Integration with Other Skills

Upstream (use BEFORE this skill)

Skill	What It Provides
`product-thinking`	The job — what gets built
`feature-planning-and-decomposition`	Architecture — how it decomposes
`consequence-driven-design`	Design decisions — what to watch for
`specification-driven-development`	The spec — what agents implement

This Skill Produces

Output	Used By
Agent DAG with dependency ordering	Human orchestrator
Task specs per agent	Each agent
Contract tests + fixtures	All agents + verification agent
Merge strategy	Human or integration agent

Downstream (use DURING execution)

Skill	When
`test-driven-execution`	Each agent writes tests first
`epistemic-context-grounding`	Agents ground in domain knowledge
`context-package`	Agents preserve state at completion
`debugging-and-complexity-assessment`	When agents hit blockers

Evidence Base

5 verified multi-agent builds inform this skill:

Build	Pattern	Agents	Key Metric	Lesson
LinkedIn Intelligence Pipeline	Sequential handoffs	~6 agents across multiple sessions	Zero context loss, many bugs fixed first try	File-based handoffs work. Thick specs prevent re-exploration.
Transcript Processing	Parallel fanout	~15 agents	100% success, <$0.20/item, minutes end-to-end	Embarrassingly parallel = massive speedup. Disjoint batches only.
KB Orchestration	Wave 1 parallel → Wave 2 sequential	~6 agents across 2 waves	3 analysis → 1 synthesis	Mixed patterns work when wave boundaries are correct.
Query Engine Build	Sequential phases	~6 phases	200+ tests passing	TDD at each phase prevents cascading failures.
META Analysis	Single agent, corpus-wide	1 agent	~150 items across ~10 segments	Sometimes 1 agent is better than many. Corpus-wide > per-item.

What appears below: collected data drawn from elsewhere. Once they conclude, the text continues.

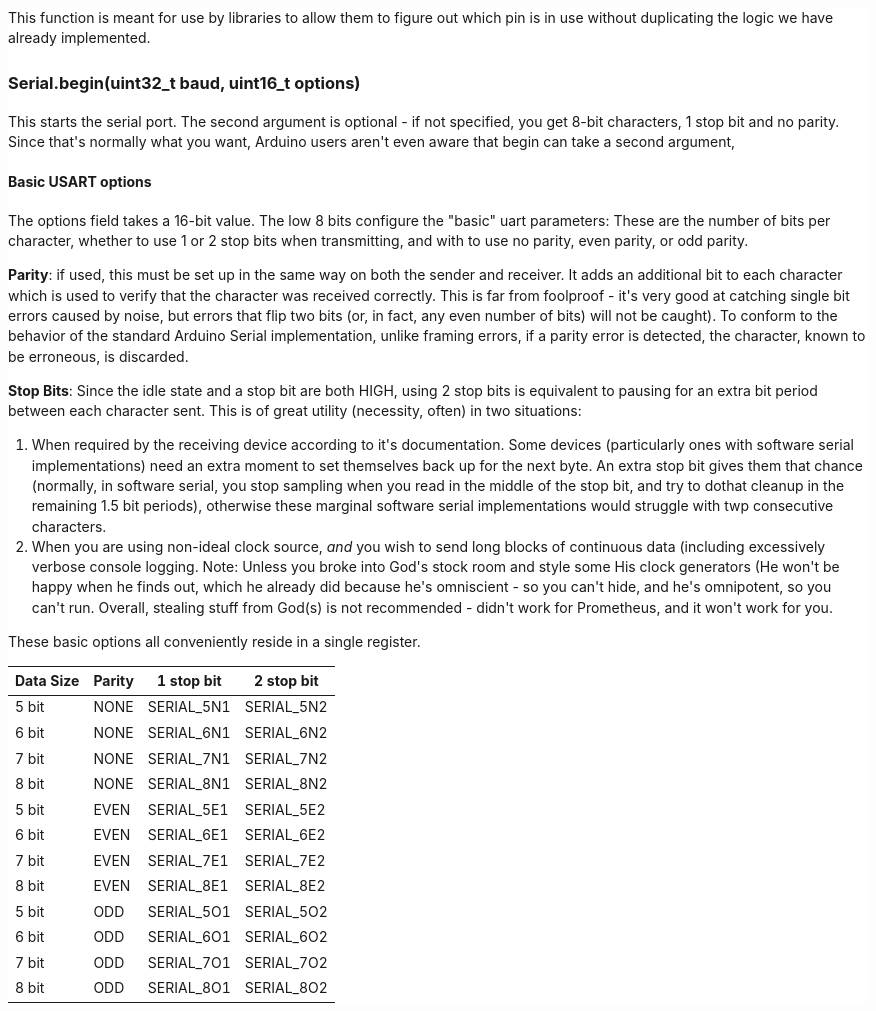 This function is meant for use by libraries to allow them to figure out which pin is in use without duplicating the logic we have already implemented.



### Serial.begin(uint32_t baud, uint16_t options)
This starts the serial port. The second argument is optional - if not specified, you get 8-bit characters, 1 stop bit and no parity. Since that's normally what you want, Arduino users aren't even aware that begin can take a second argument,

#### Basic USART options
The options field takes a 16-bit value. The low 8 bits configure the "basic" uart parameters: These are the number of bits per character, whether to use 1 or 2 stop bits when transmitting, and with to use no parity, even parity, or odd parity.

**Parity**: if used, this must be set up in the same way on both the sender and receiver. It adds an additional bit to each character which is used to verify that the character was received correctly. This is far from foolproof - it's very good at catching single bit errors caused by noise, but errors that flip two bits (or, in fact, any even number of bits) will not be caught). To conform to the behavior of the standard Arduino Serial implementation, unlike framing errors, if a parity error is detected, the character, known to be erroneous, is discarded.

**Stop Bits**: Since the idle state and a stop bit are both HIGH, using 2 stop bits is equivalent to pausing for an extra bit period between each character sent. This is of great utility (necessity, often) in two situations:
1. When required by the receiving device according to it's documentation. Some devices (particularly ones with software serial implementations) need an extra moment to set themselves back up for the next byte. An extra stop bit gives them that chance (normally, in software serial, you stop sampling when you read in the middle of the stop bit, and try to dothat cleanup in the remaining 1.5 bit periods), otherwise these marginal software serial implementations would struggle with twp consecutive characters.
2. When you are using non-ideal clock source, *and* you wish to send long blocks of continuous data (including excessively verbose console logging. Note: Unless you broke into God's stock room and style some His clock generators (He won't be happy when he finds out, which he already did because he's omniscient - so you can't hide, and he's omnipotent, so you can't run. Overall, stealing stuff from God(s) is not recommended - didn't work for Prometheus, and it won't work for you.

These basic options all conveniently reside in a single register.

| Data Size | Parity | 1 stop bit | 2 stop bit |
|-----------|--------|------------|------------|
| 5 bit     |  NONE  | SERIAL_5N1 | SERIAL_5N2 |
| 6 bit     |  NONE  | SERIAL_6N1 | SERIAL_6N2 |
| 7 bit     |  NONE  | SERIAL_7N1 | SERIAL_7N2 |
| 8 bit     |  NONE  | SERIAL_8N1 | SERIAL_8N2 |
| 5 bit     |  EVEN  | SERIAL_5E1 | SERIAL_5E2 |
| 6 bit     |  EVEN  | SERIAL_6E1 | SERIAL_6E2 |
| 7 bit     |  EVEN  | SERIAL_7E1 | SERIAL_7E2 |
| 8 bit     |  EVEN  | SERIAL_8E1 | SERIAL_8E2 |
| 5 bit     |   ODD  | SERIAL_5O1 | SERIAL_5O2 |
| 6 bit     |   ODD  | SERIAL_6O1 | SERIAL_6O2 |
| 7 bit     |   ODD  | SERIAL_7O1 | SERIAL_7O2 |
| 8 bit     |   ODD  | SERIAL_8O1 | SERIAL_8O2 |
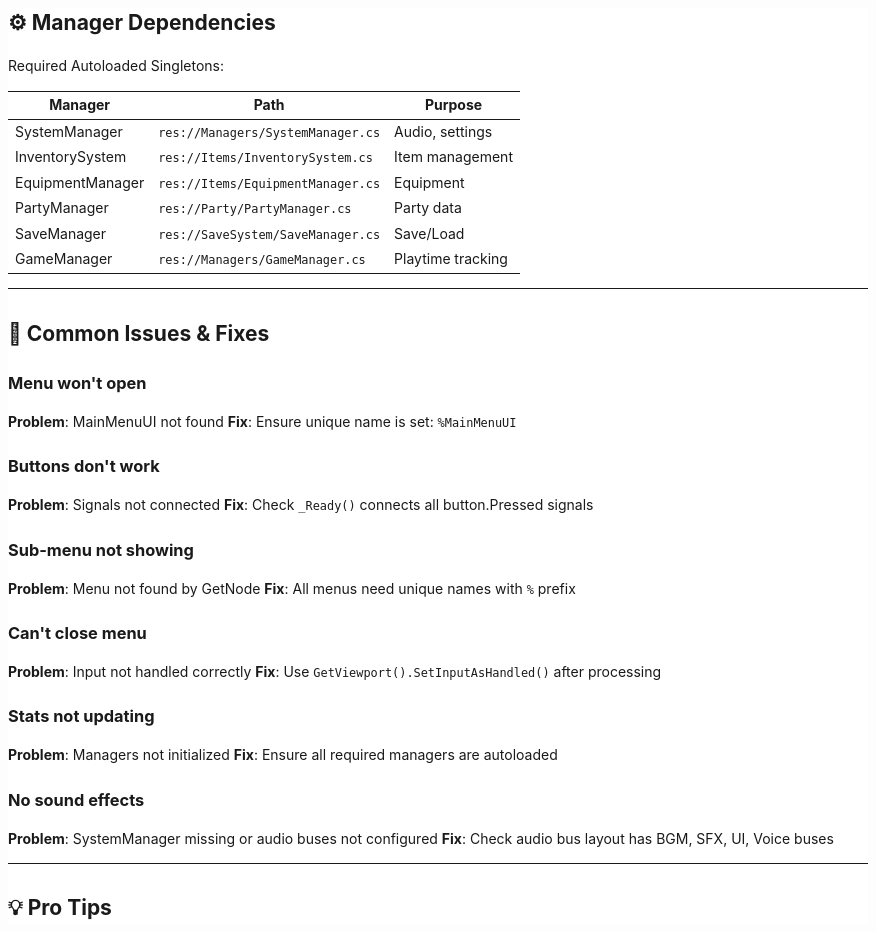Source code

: 
## ⚙️ Manager Dependencies

Required Autoloaded Singletons:

| Manager | Path | Purpose |
|---------|------|---------|
| SystemManager | `res://Managers/SystemManager.cs` | Audio, settings |
| InventorySystem | `res://Items/InventorySystem.cs` | Item management |
| EquipmentManager | `res://Items/EquipmentManager.cs` | Equipment |
| PartyManager | `res://Party/PartyManager.cs` | Party data |
| SaveManager | `res://SaveSystem/SaveManager.cs` | Save/Load |
| GameManager | `res://Managers/GameManager.cs` | Playtime tracking |

---

## 🐛 Common Issues & Fixes

### Menu won't open
**Problem**: MainMenuUI not found
**Fix**: Ensure unique name is set: `%MainMenuUI`

### Buttons don't work
**Problem**: Signals not connected
**Fix**: Check `_Ready()` connects all button.Pressed signals

### Sub-menu not showing
**Problem**: Menu not found by GetNode
**Fix**: All menus need unique names with `%` prefix

### Can't close menu
**Problem**: Input not handled correctly
**Fix**: Use `GetViewport().SetInputAsHandled()` after processing

### Stats not updating
**Problem**: Managers not initialized
**Fix**: Ensure all required managers are autoloaded

### No sound effects
**Problem**: SystemManager missing or audio buses not configured
**Fix**: Check audio bus layout has BGM, SFX, UI, Voice buses

---

## 💡 Pro Tips
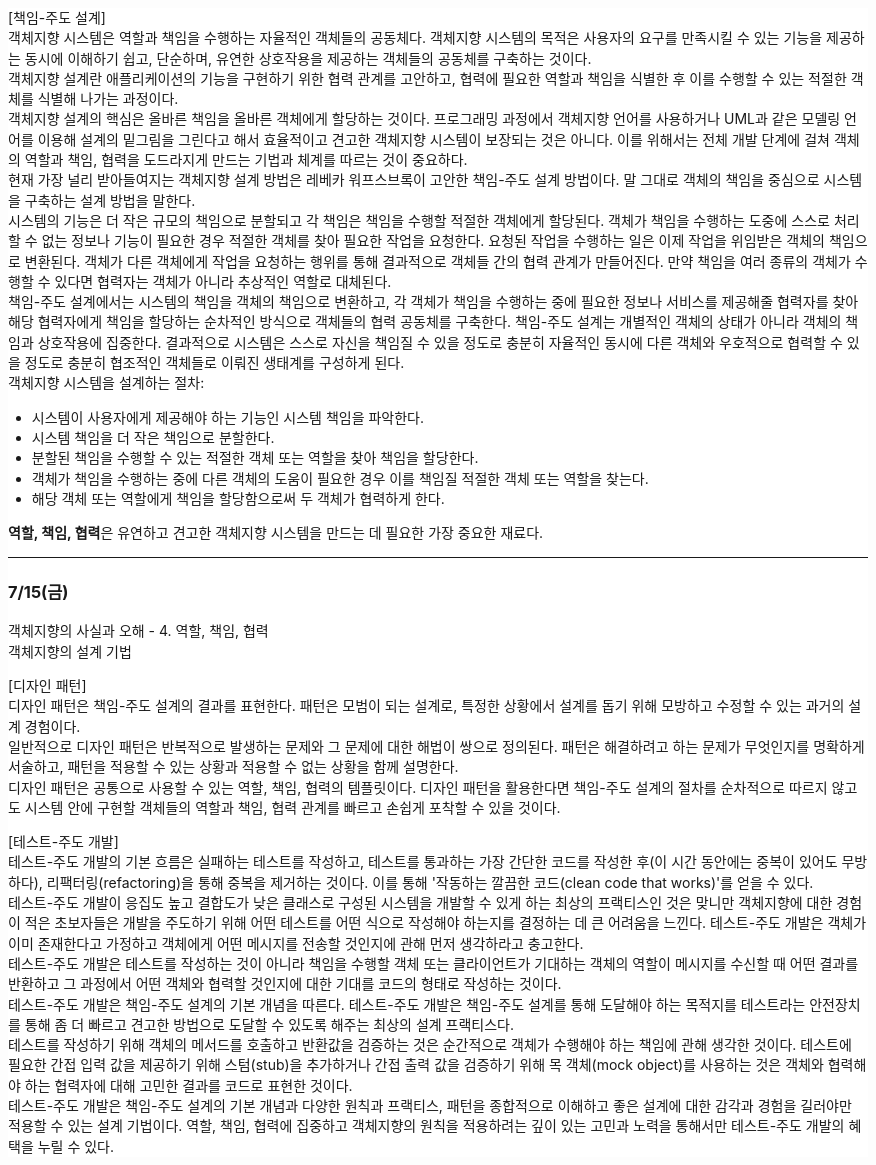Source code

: [책임-주도 설계]  
객체지향 시스템은 역할과 책임을 수행하는 자율적인 객체들의 공동체다. 객체지향 시스템의 목적은 사용자의 요구를 만족시킬 수 있는 기능을 제공하는 동시에 이해하기 쉽고, 단순하며, 유연한 상호작용을 제공하는 객체들의 공동체를 구축하는 것이다.  
객체지향 설계란 애플리케이션의 기능을 구현하기 위한 협력 관계를 고안하고, 협력에 필요한 역할과 책임을 식별한 후 이를 수행할 수 있는 적절한 객체를 식별해 나가는 과정이다.  
객체지향 설계의 핵심은 올바른 책임을 올바른 객체에게 할당하는 것이다. 프로그래밍 과정에서 객체지향 언어를 사용하거나 UML과 같은 모델링 언어를 이용해 설계의 밑그림을 그린다고 해서 효율적이고 견고한 객체지향 시스템이 보장되는 것은 아니다. 이를 위해서는 전체 개발 단계에 걸쳐 객체의 역할과 책임, 협력을 도드라지게 만드는 기법과 체계를 따르는 것이 중요하다.  
현재 가장 널리 받아들여지는 객체지향 설계 방법은 레베카 워프스브록이 고안한 책임-주도 설계 방법이다. 말 그대로 객체의 책임을 중심으로 시스템을 구축하는 설계 방법을 말한다.  
시스템의 기능은 더 작은 규모의 책임으로 분할되고 각 책임은 책임을 수행할 적절한 객체에게 할당된다. 객체가 책임을 수행하는 도중에 스스로 처리할 수 없는 정보나 기능이 필요한 경우 적절한 객체를 찾아 필요한 작업을 요청한다. 요청된 작업을 수행하는 일은 이제 작업을 위임받은 객체의 책임으로 변환된다. 객체가 다른 객체에게 작업을 요청하는 행위를 통해 결과적으로 객체들 간의 협력 관계가 만들어진다. 만약 책임을 여러 종류의 객체가 수행할 수 있다면 협력자는 객체가 아니라 추상적인 역할로 대체된다.  
책임-주도 설계에서는 시스템의 책임을 객체의 책임으로 변환하고, 각 객체가 책임을 수행하는 중에 필요한 정보나 서비스를 제공해줄 협력자를 찾아 해당 협력자에게 책임을 할당하는 순차적인 방식으로 객체들의 협력 공동체를 구축한다. 책임-주도 설계는 개별적인 객체의 상태가 아니라 객체의 책임과 상호작용에 집중한다. 결과적으로 시스템은 스스로 자신을 책임질 수 있을 정도로 충분히 자율적인 동시에 다른 객체와 우호적으로 협력할 수 있을 정도로 충분히 협조적인 객체들로 이뤄진 생태계를 구성하게 된다.  
객체지향 시스템을 설계하는 절차:

-   시스템이 사용자에게 제공해야 하는 기능인 시스템 책임을 파악한다.
-   시스템 책임을 더 작은 책임으로 분할한다.
-   분할된 책임을 수행할 수 있는 적절한 객체 또는 역할을 찾아 책임을 할당한다.
-   객체가 책임을 수행하는 중에 다른 객체의 도움이 필요한 경우 이를 책임질 적절한 객체 또는 역할을 찾는다.
-   해당 객체 또는 역할에게 책임을 할당함으로써 두 객체가 협력하게 한다.

**역할, 책임, 협력**은 유연하고 견고한 객체지향 시스템을 만드는 데 필요한 가장 중요한 재료다.

---

### 7/15(금)

객체지향의 사실과 오해 - 4. 역할, 책임, 협력  
객체지향의 설계 기법

[디자인 패턴]  
디자인 패턴은 책임-주도 설계의 결과를 표현한다. 패턴은 모범이 되는 설계로, 특정한 상황에서 설계를 돕기 위해 모방하고 수정할 수 있는 과거의 설계 경험이다.  
일반적으로 디자인 패턴은 반복적으로 발생하는 문제와 그 문제에 대한 해법이 쌍으로 정의된다. 패턴은 해결하려고 하는 문제가 무엇인지를 명확하게 서술하고, 패턴을 적용할 수 있는 상황과 적용할 수 없는 상황을 함께 설명한다.  
디자인 패턴은 공통으로 사용할 수 있는 역할, 책임, 협력의 템플릿이다. 디자인 패턴을 활용한다면 책임-주도 설계의 절차를 순차적으로 따르지 않고도 시스템 안에 구현할 객체들의 역할과 책임, 협력 관계를 빠르고 손쉽게 포착할 수 있을 것이다.

[테스트-주도 개발]  
테스트-주도 개발의 기본 흐름은 실패하는 테스트를 작성하고, 테스트를 통과하는 가장 간단한 코드를 작성한 후(이 시간 동안에는 중복이 있어도 무방하다), 리팩터링(refactoring)을 통해 중복을 제거하는 것이다. 이를 통해 '작동하는 깔끔한 코드(clean code that works)'를 얻을 수 있다.  
테스트-주도 개발이 응집도 높고 결합도가 낮은 클래스로 구성된 시스템을 개발할 수 있게 하는 최상의 프랙티스인 것은 맞니만 객체지향에 대한 경험이 적은 초보자들은 개발을 주도하기 위해 어떤 테스트를 어떤 식으로 작성해야 하는지를 결정하는 데 큰 어려움을 느낀다. 테스트-주도 개발은 객체가 이미 존재한다고 가정하고 객체에게 어떤 메시지를 전송할 것인지에 관해 먼저 생각하라고 충고한다.  
테스트-주도 개발은 테스트를 작성하는 것이 아니라 책임을 수행할 객체 또는 클라이언트가 기대하는 객체의 역할이 메시지를 수신할 때 어떤 결과를 반환하고 그 과정에서 어떤 객체와 협력할 것인지에 대한 기대를 코드의 형태로 작성하는 것이다.  
테스트-주도 개발은 책임-주도 설계의 기본 개념을 따른다. 테스트-주도 개발은 책임-주도 설계를 통해 도달해야 하는 목적지를 테스트라는 안전장치를 통해 좀 더 빠르고 견고한 방법으로 도달할 수 있도록 해주는 최상의 설계 프랙티스다.  
테스트를 작성하기 위해 객체의 메서드를 호출하고 반환값을 검증하는 것은 순간적으로 객체가 수행해야 하는 책임에 관해 생각한 것이다. 테스트에 필요한 간접 입력 값을 제공하기 위해 스텀(stub)을 추가하거나 간접 출력 값을 검증하기 위해 목 객체(mock object)를 사용하는 것은 객체와 협력해야 하는 협력자에 대해 고민한 결과를 코드로 표현한 것이다.  
테스트-주도 개발은 책임-주도 설계의 기본 개념과 다양한 원칙과 프랙티스, 패턴을 종합적으로 이해하고 좋은 설계에 대한 감각과 경험을 길러야만 적용할 수 있는 설계 기법이다. 역할, 책임, 협력에 집중하고 객체지향의 원칙을 적용하려는 깊이 있는 고민과 노력을 통해서만 테스트-주도 개발의 혜택을 누릴 수 있다.
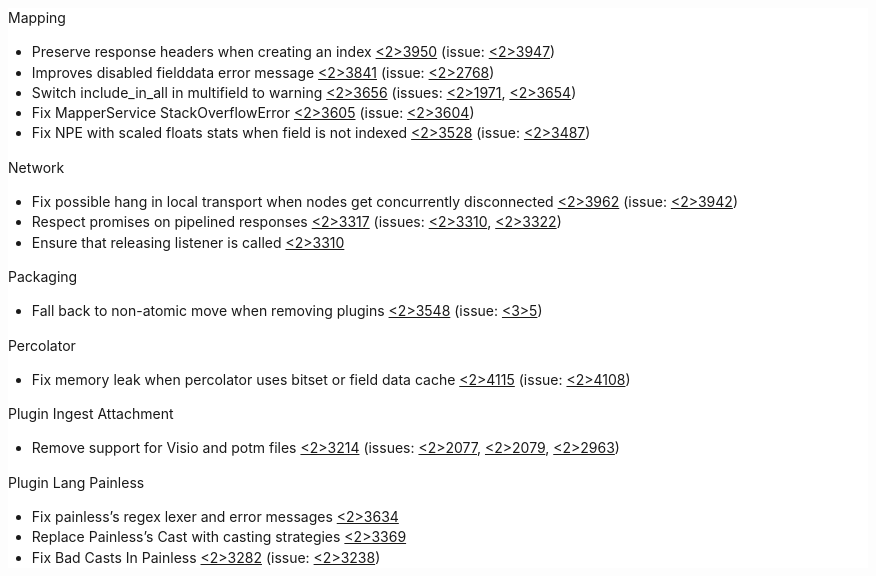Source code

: 

Mapping 
    

  * Preserve response headers when creating an index [<2>3950](https://github.com/elastic/elasticsearch/pull/23950) (issue: [<2>3947](https://github.com/elastic/elasticsearch/issues/23947)) 
  * Improves disabled fielddata error message [<2>3841](https://github.com/elastic/elasticsearch/pull/23841) (issue: [<2>2768](https://github.com/elastic/elasticsearch/issues/22768)) 
  * Switch include_in_all in multifield to warning [<2>3656](https://github.com/elastic/elasticsearch/pull/23656) (issues: [<2>1971](https://github.com/elastic/elasticsearch/issues/21971), [<2>3654](https://github.com/elastic/elasticsearch/issues/23654)) 
  * Fix MapperService StackOverflowError [<2>3605](https://github.com/elastic/elasticsearch/pull/23605) (issue: [<2>3604](https://github.com/elastic/elasticsearch/issues/23604)) 
  * Fix NPE with scaled floats stats when field is not indexed [<2>3528](https://github.com/elastic/elasticsearch/pull/23528) (issue: [<2>3487](https://github.com/elastic/elasticsearch/issues/23487)) 



Network 
    

  * Fix possible hang in local transport when nodes get concurrently disconnected [<2>3962](https://github.com/elastic/elasticsearch/pull/23962) (issue: [<2>3942](https://github.com/elastic/elasticsearch/issues/23942)) 
  * Respect promises on pipelined responses [<2>3317](https://github.com/elastic/elasticsearch/pull/23317) (issues: [<2>3310](https://github.com/elastic/elasticsearch/issues/23310), [<2>3322](https://github.com/elastic/elasticsearch/issues/23322)) 
  * Ensure that releasing listener is called [<2>3310](https://github.com/elastic/elasticsearch/pull/23310)



Packaging 
    

  * Fall back to non-atomic move when removing plugins [<2>3548](https://github.com/elastic/elasticsearch/pull/23548) (issue: [<3>5](https://github.com/elastic/elasticsearch/issues/35)) 



Percolator 
    

  * Fix memory leak when percolator uses bitset or field data cache [<2>4115](https://github.com/elastic/elasticsearch/pull/24115) (issue: [<2>4108](https://github.com/elastic/elasticsearch/issues/24108)) 



Plugin Ingest Attachment 
    

  * Remove support for Visio and potm files [<2>3214](https://github.com/elastic/elasticsearch/pull/23214) (issues: [<2>2077](https://github.com/elastic/elasticsearch/issues/22077), [<2>2079](https://github.com/elastic/elasticsearch/issues/22079), [<2>2963](https://github.com/elastic/elasticsearch/issues/22963)) 



Plugin Lang Painless 
    

  * Fix painless’s regex lexer and error messages [<2>3634](https://github.com/elastic/elasticsearch/pull/23634)
  * Replace Painless’s Cast with casting strategies [<2>3369](https://github.com/elastic/elasticsearch/pull/23369)
  * Fix Bad Casts In Painless [<2>3282](https://github.com/elastic/elasticsearch/pull/23282) (issue: [<2>3238](https://github.com/elastic/elasticsearch/issues/23238)) 
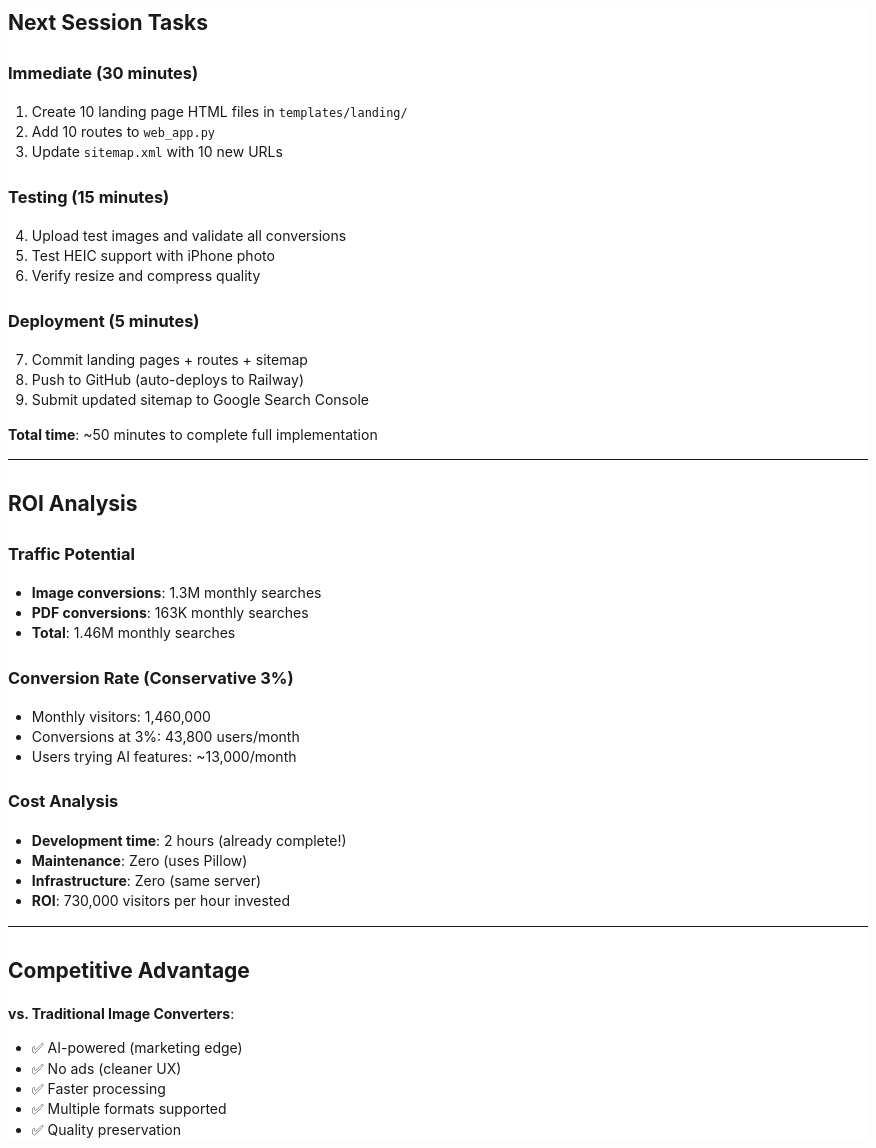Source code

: 
## Next Session Tasks

### Immediate (30 minutes)
1. Create 10 landing page HTML files in `templates/landing/`
2. Add 10 routes to `web_app.py`
3. Update `sitemap.xml` with 10 new URLs

### Testing (15 minutes)
4. Upload test images and validate all conversions
5. Test HEIC support with iPhone photo
6. Verify resize and compress quality

### Deployment (5 minutes)
7. Commit landing pages + routes + sitemap
8. Push to GitHub (auto-deploys to Railway)
9. Submit updated sitemap to Google Search Console

**Total time**: ~50 minutes to complete full implementation

---

## ROI Analysis

### Traffic Potential
- **Image conversions**: 1.3M monthly searches
- **PDF conversions**: 163K monthly searches
- **Total**: 1.46M monthly searches

### Conversion Rate (Conservative 3%)
- Monthly visitors: 1,460,000
- Conversions at 3%: 43,800 users/month
- Users trying AI features: ~13,000/month

### Cost Analysis
- **Development time**: 2 hours (already complete!)
- **Maintenance**: Zero (uses Pillow)
- **Infrastructure**: Zero (same server)
- **ROI**: 730,000 visitors per hour invested

---

## Competitive Advantage

**vs. Traditional Image Converters**:
- ✅ AI-powered (marketing edge)
- ✅ No ads (cleaner UX)
- ✅ Faster processing
- ✅ Multiple formats supported
- ✅ Quality preservation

The META Analysis lesson is critical: The best "team" for corpus-wide analysis was a single agent with grep. Don't parallelize when a single agent with good tools is faster.

Quick Reference

Coordination Overhead Test: If overhead > 30% of sequential time, don't parallelize.

Three patterns: Sequential (reliable, slow), Fanout-fanin (fast, rigid), Foundation + Waves (flexible, complex).

8 questions: File outputs? Contract tests? Failure modes? Spec thickness? Merge strategy? Verification agent? Minimum team size? Test fixtures?

Contract tests ARE coordination. Each agent implements logic that transforms input fixtures into output fixtures. The chain of fixtures IS the integration test.

Self-reported "✅ COMPLETE" is not verification. The final agent runs the E2E test independently.

When in doubt, go sequential. It has 5 verified successes and zero failures. Parallelism has higher variance.